## Work instructions
Please reproduce the data below line for line, with no changes.

## Supplied entries
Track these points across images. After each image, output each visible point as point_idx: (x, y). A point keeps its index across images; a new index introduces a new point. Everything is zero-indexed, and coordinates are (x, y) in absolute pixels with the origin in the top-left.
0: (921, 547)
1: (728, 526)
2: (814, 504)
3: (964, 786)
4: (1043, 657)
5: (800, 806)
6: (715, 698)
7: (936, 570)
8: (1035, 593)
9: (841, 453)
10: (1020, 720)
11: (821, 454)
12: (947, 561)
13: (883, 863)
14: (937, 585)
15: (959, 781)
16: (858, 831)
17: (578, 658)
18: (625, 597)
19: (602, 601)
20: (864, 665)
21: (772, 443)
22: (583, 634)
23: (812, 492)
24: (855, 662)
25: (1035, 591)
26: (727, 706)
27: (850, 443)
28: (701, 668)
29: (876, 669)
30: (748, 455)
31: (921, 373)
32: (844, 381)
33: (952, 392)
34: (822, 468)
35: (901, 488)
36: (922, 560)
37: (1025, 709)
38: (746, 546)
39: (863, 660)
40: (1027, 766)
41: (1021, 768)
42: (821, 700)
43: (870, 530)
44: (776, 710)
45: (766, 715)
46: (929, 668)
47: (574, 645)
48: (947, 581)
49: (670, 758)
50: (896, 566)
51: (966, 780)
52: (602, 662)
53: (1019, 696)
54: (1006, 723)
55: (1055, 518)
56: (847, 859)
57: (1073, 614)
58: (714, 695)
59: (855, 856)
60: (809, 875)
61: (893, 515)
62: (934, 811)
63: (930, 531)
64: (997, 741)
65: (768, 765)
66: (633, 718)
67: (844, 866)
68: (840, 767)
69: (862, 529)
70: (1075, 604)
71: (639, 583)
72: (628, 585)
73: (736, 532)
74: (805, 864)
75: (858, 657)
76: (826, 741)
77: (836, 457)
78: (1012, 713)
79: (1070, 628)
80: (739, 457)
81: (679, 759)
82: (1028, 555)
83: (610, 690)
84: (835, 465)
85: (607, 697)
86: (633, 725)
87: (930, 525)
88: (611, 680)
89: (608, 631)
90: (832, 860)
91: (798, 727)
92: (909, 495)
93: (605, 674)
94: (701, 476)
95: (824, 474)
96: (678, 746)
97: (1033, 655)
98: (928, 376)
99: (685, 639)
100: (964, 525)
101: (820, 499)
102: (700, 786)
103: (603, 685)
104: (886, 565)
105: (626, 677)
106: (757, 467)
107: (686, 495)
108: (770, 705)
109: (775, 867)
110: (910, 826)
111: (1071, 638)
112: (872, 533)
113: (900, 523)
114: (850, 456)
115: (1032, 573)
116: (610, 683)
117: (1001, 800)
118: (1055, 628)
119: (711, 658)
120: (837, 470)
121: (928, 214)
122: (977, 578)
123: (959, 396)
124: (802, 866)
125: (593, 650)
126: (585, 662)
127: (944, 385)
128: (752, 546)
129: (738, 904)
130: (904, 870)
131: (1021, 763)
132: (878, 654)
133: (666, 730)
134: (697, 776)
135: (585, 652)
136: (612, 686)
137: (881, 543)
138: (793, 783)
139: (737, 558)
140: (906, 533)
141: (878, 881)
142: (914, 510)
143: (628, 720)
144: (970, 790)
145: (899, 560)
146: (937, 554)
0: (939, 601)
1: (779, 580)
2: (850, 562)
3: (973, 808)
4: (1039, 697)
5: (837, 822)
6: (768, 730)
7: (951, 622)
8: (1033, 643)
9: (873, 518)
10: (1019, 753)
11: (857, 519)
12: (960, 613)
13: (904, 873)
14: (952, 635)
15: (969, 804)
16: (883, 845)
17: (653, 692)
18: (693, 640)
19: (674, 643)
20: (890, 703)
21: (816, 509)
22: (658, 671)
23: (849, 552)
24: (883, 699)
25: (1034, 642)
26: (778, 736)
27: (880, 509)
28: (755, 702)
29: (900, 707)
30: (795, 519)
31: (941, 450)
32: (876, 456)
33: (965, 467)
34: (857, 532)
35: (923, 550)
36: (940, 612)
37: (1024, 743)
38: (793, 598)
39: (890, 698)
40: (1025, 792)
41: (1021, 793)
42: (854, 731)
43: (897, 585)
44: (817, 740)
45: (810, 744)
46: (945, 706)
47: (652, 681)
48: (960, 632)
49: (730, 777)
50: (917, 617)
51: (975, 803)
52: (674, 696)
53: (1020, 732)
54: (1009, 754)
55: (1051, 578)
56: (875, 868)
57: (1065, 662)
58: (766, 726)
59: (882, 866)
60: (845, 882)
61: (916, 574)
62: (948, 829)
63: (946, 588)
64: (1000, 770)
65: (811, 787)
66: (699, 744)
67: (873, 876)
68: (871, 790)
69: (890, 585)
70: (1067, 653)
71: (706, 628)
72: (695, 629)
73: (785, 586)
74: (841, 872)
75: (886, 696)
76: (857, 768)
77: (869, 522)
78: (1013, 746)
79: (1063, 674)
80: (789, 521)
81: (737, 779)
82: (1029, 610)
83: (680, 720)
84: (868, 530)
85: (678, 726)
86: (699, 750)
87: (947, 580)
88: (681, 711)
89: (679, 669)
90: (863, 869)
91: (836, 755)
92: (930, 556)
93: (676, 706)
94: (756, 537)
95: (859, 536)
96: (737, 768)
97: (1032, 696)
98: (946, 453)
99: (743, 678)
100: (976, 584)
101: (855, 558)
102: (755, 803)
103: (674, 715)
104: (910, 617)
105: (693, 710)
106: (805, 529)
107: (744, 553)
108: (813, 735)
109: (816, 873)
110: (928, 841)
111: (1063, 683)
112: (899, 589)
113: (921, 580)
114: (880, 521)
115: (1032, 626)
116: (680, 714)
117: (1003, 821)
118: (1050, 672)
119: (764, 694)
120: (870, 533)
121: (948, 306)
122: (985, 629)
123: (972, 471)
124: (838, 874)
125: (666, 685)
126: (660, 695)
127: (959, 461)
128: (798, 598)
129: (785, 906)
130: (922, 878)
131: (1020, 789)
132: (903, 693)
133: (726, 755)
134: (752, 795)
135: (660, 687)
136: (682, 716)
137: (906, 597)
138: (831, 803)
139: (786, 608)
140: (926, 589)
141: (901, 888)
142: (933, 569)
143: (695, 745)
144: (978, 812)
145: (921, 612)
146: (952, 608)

## Reply
Track these points across images. After each image, output each visible point as point_idx: (x, y). A point keeps its index across images; a new index introduces a new point. Everything is zero-indexed, and coordinates are (x, y) in absolute pixels with the origin in the top-left.
0: (921, 547)
1: (728, 526)
2: (814, 504)
3: (964, 786)
4: (1043, 657)
5: (800, 806)
6: (715, 698)
7: (936, 570)
8: (1035, 593)
9: (841, 453)
10: (1020, 720)
11: (821, 454)
12: (947, 561)
13: (883, 863)
14: (937, 585)
15: (959, 781)
16: (858, 831)
17: (578, 658)
18: (625, 597)
19: (602, 601)
20: (864, 665)
21: (772, 443)
22: (583, 634)
23: (812, 492)
24: (855, 662)
25: (1035, 591)
26: (727, 706)
27: (850, 443)
28: (701, 668)
29: (876, 669)
30: (748, 455)
31: (921, 373)
32: (844, 381)
33: (952, 392)
34: (822, 468)
35: (901, 488)
36: (922, 560)
37: (1025, 709)
38: (746, 546)
39: (863, 660)
40: (1027, 766)
41: (1021, 768)
42: (821, 700)
43: (870, 530)
44: (776, 710)
45: (766, 715)
46: (929, 668)
47: (574, 645)
48: (947, 581)
49: (670, 758)
50: (896, 566)
51: (966, 780)
52: (602, 662)
53: (1019, 696)
54: (1006, 723)
55: (1055, 518)
56: (847, 859)
57: (1073, 614)
58: (714, 695)
59: (855, 856)
60: (809, 875)
61: (893, 515)
62: (934, 811)
63: (930, 531)
64: (997, 741)
65: (768, 765)
66: (633, 718)
67: (844, 866)
68: (840, 767)
69: (862, 529)
70: (1075, 604)
71: (639, 583)
72: (628, 585)
73: (736, 532)
74: (805, 864)
75: (858, 657)
76: (826, 741)
77: (836, 457)
78: (1012, 713)
79: (1070, 628)
80: (739, 457)
81: (679, 759)
82: (1028, 555)
83: (610, 690)
84: (835, 465)
85: (607, 697)
86: (633, 725)
87: (930, 525)
88: (611, 680)
89: (608, 631)
90: (832, 860)
91: (798, 727)
92: (909, 495)
93: (605, 674)
94: (701, 476)
95: (824, 474)
96: (678, 746)
97: (1033, 655)
98: (928, 376)
99: (685, 639)
100: (964, 525)
101: (820, 499)
102: (700, 786)
103: (603, 685)
104: (886, 565)
105: (626, 677)
106: (757, 467)
107: (686, 495)
108: (770, 705)
109: (775, 867)
110: (910, 826)
111: (1071, 638)
112: (872, 533)
113: (900, 523)
114: (850, 456)
115: (1032, 573)
116: (610, 683)
117: (1001, 800)
118: (1055, 628)
119: (711, 658)
120: (837, 470)
121: (928, 214)
122: (977, 578)
123: (959, 396)
124: (802, 866)
125: (593, 650)
126: (585, 662)
127: (944, 385)
128: (752, 546)
129: (738, 904)
130: (904, 870)
131: (1021, 763)
132: (878, 654)
133: (666, 730)
134: (697, 776)
135: (585, 652)
136: (612, 686)
137: (881, 543)
138: (793, 783)
139: (737, 558)
140: (906, 533)
141: (878, 881)
142: (914, 510)
143: (628, 720)
144: (970, 790)
145: (899, 560)
146: (937, 554)
0: (939, 601)
1: (779, 580)
2: (850, 562)
3: (973, 808)
4: (1039, 697)
5: (837, 822)
6: (768, 730)
7: (951, 622)
8: (1033, 643)
9: (873, 518)
10: (1019, 753)
11: (857, 519)
12: (960, 613)
13: (904, 873)
14: (952, 635)
15: (969, 804)
16: (883, 845)
17: (653, 692)
18: (693, 640)
19: (674, 643)
20: (890, 703)
21: (816, 509)
22: (658, 671)
23: (849, 552)
24: (883, 699)
25: (1034, 642)
26: (778, 736)
27: (880, 509)
28: (755, 702)
29: (900, 707)
30: (795, 519)
31: (941, 450)
32: (876, 456)
33: (965, 467)
34: (857, 532)
35: (923, 550)
36: (940, 612)
37: (1024, 743)
38: (793, 598)
39: (890, 698)
40: (1025, 792)
41: (1021, 793)
42: (854, 731)
43: (897, 585)
44: (817, 740)
45: (810, 744)
46: (945, 706)
47: (652, 681)
48: (960, 632)
49: (730, 777)
50: (917, 617)
51: (975, 803)
52: (674, 696)
53: (1020, 732)
54: (1009, 754)
55: (1051, 578)
56: (875, 868)
57: (1065, 662)
58: (766, 726)
59: (882, 866)
60: (845, 882)
61: (916, 574)
62: (948, 829)
63: (946, 588)
64: (1000, 770)
65: (811, 787)
66: (699, 744)
67: (873, 876)
68: (871, 790)
69: (890, 585)
70: (1067, 653)
71: (706, 628)
72: (695, 629)
73: (785, 586)
74: (841, 872)
75: (886, 696)
76: (857, 768)
77: (869, 522)
78: (1013, 746)
79: (1063, 674)
80: (789, 521)
81: (737, 779)
82: (1029, 610)
83: (680, 720)
84: (868, 530)
85: (678, 726)
86: (699, 750)
87: (947, 580)
88: (681, 711)
89: (679, 669)
90: (863, 869)
91: (836, 755)
92: (930, 556)
93: (676, 706)
94: (756, 537)
95: (859, 536)
96: (737, 768)
97: (1032, 696)
98: (946, 453)
99: (743, 678)
100: (976, 584)
101: (855, 558)
102: (755, 803)
103: (674, 715)
104: (910, 617)
105: (693, 710)
106: (805, 529)
107: (744, 553)
108: (813, 735)
109: (816, 873)
110: (928, 841)
111: (1063, 683)
112: (899, 589)
113: (921, 580)
114: (880, 521)
115: (1032, 626)
116: (680, 714)
117: (1003, 821)
118: (1050, 672)
119: (764, 694)
120: (870, 533)
121: (948, 306)
122: (985, 629)
123: (972, 471)
124: (838, 874)
125: (666, 685)
126: (660, 695)
127: (959, 461)
128: (798, 598)
129: (785, 906)
130: (922, 878)
131: (1020, 789)
132: (903, 693)
133: (726, 755)
134: (752, 795)
135: (660, 687)
136: (682, 716)
137: (906, 597)
138: (831, 803)
139: (786, 608)
140: (926, 589)
141: (901, 888)
142: (933, 569)
143: (695, 745)
144: (978, 812)
145: (921, 612)
146: (952, 608)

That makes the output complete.